The Technoid Says It’s Too Darn Hot…..
It is a fact- shells kick more in summer. Back in his salad days, the Technoid ran across a few cases of International Skeet shells from Poland marketed by the notorious, but aptly named, Pawam Pionki. They came packed in wood and fiberboard crates. They kicked like mules. This was understandable since the horse hair wads also made them smell like equine marshmallows in your local auto de fe. Aside from maximum amounts of recoil and odor, their main trait was sensitivity to temperature. The hotter the weather got, the hotter they got. In winter they produced the odd blooper. In the summer, if left out in the sun, split case heads were the rule. Some of this might have been Poland’s cold war attempt to destabilize the West, but most of it was due to the due fact that the chosen powder/wadding combination was extremely temperature sensitive.

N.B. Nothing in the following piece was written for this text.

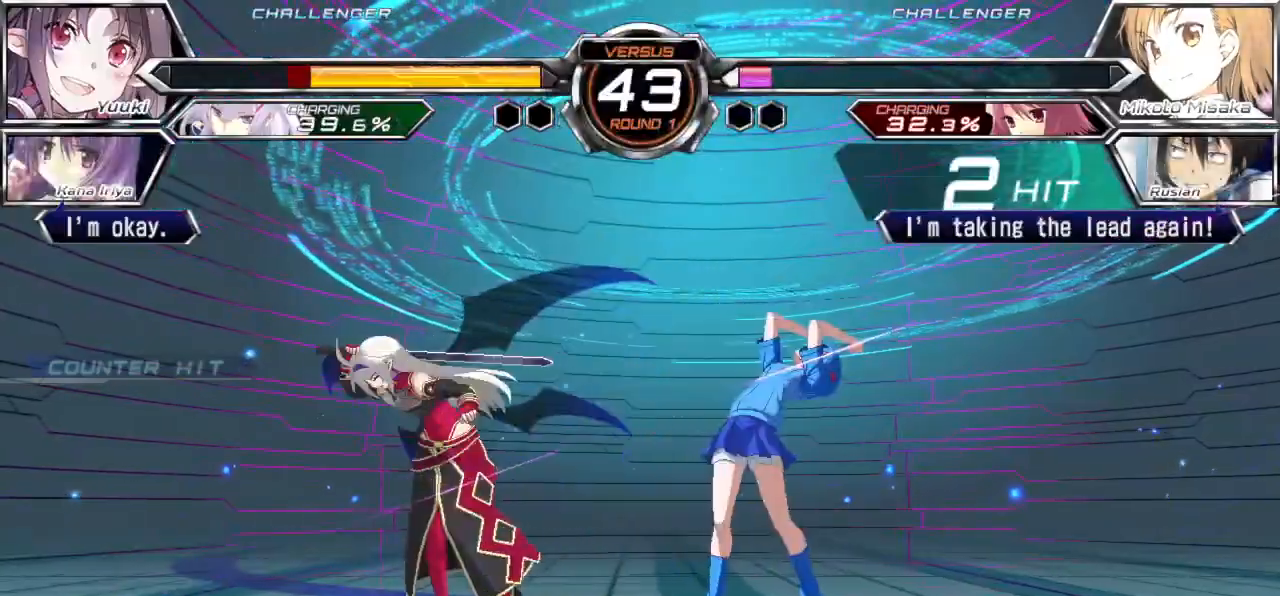
{"dt_ms": 500, "buttons": [], "left_stick": "center", "events": [[150, "CROSS", "down"], [150, "SQUARE", "down"], [233, "CROSS", "up"], [250, "SQUARE", "up"]]}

Today’s modern powders, especially those used in hunting loads, are remarkably stable. However, there still is a difference between hot and cold weather performance. Rifle reloaders are particularly aware of increased pressures due to hot weather, but it affects shotshells too. As speed and potency increase with heat, so does recoil. This is more noticeable due to the lighter, less padded clothing worn in hot weather. The end result is that shells do indeed kick more when it is hot. Many savvy reloaders drop their powder charges by a grain or so in summer to keep performance and recoil consistent.